Inducible Cre beyond tamoxifen. The doxycycline system was developed to reversibly suppress or activate gene expression in transgenic mice. This transgenic model consists of two transgenic lines bred to each other: (1) an activator line expressing either the tetracycline activator (TA, or tet-off) or the reverse tetracycline responsive transactivator (rtTA, or tet-on) and (2) an operator line with the desired transgene under the control of the tetO operator. In bitransgenic animals containing the activator and operator transgenes, doxycycline administration allows tetracycline activator to bind to tetO, suppressing transgene expression downstream (tet-off), or rtTA to bind to tetO, activating transgene expression (tet-on). This model was developed separately from the Cre/lox model to study gene expression in mouse models. Combining the Cre/lox system with tetO system has allowed for sophisticated methodolgies in doxycycline-dependent, cre-mediated gene manipulations. The generation of triple transgenic mice with rtTA expression under a cell-specific promoter, TetO-Cre, and loxP sites flanking a gene of interest result in animals that will have deletion of a gene of interest in a cell-specific manner when they are exposed to a diet with doxycycline. Perl et al. used this strategy to generate a triple transgenic animal combining rtTA expression under the SP-C promoter for epithelial tissue specificity, tetO-Cre, and CMV-loxP-LacZ-loxP-AP (ZAP) or CMV-loxP-LacZ-loxP-GFP (ZEG) reporter construct [20]. Following doxycycline exposure, these mice demonstrated reporter expression (alkaline phosphatase or GFP) in distal lung epithelial cells.

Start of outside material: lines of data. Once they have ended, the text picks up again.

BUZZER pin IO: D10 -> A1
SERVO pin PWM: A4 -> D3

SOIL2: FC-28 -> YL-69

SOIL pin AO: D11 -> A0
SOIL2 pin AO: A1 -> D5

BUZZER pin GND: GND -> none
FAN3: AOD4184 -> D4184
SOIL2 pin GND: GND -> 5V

In addition to doxycycline, other inducers have been described. The use of a Cre fused to a progesterone receptor ligand-binding domain was first described by Kellendonk et al. [21]. In these transgenic mice, Cre activity is induced by the administration of RU-486. However, transgenic mice using this fusion Cre showed variable “leaky Cre” activity in which Cre activity was observed in unexposed transgenic animals (i.e., no RU-486) [22, 23]. Partly due to the leaky Cre phenomenon, inducible Cre transgenic lines using progesterone receptor ligand-binding domain fusion are less widely available compared to the tamoxifen-inducible CreER or CreER^T2 counterparts.

Novel inducible Cre lines are under development to harness advances in pharmacologic stabilization of destabilized proteins. This technology utilizes mutant destabilizing proteins from humans or bacteria fused to a protein of interest. When the protein of interest is fused to the destabilizing protein, the complex is usually degraded by proteosomes. However, this degradation can be blocked by administration of a pharmacologic stabilizing agent. For example, Cre recombinase has been fused with the destabilizing dihydrofolate reductase (DHFR) from Escherichia coli to generate an inducible Cre transgenic animal that targets genes specifically in neurons [24]. In this model, the administration of trimethoprim (TMX) stabilizes the Cre-DHFR fusion protein driven by a neuron-specific promoter and leads to efficient Cre-mediated recombination in neurons. The advantage of TMX-inducible system includes ease of administration in animal models, high penetrance in most tissues, and lack of endogenous targets in mammals. This may prove to be a highly attractive model in lung research, but specific transgenic lines have yet to be developed and characterized for lung biology.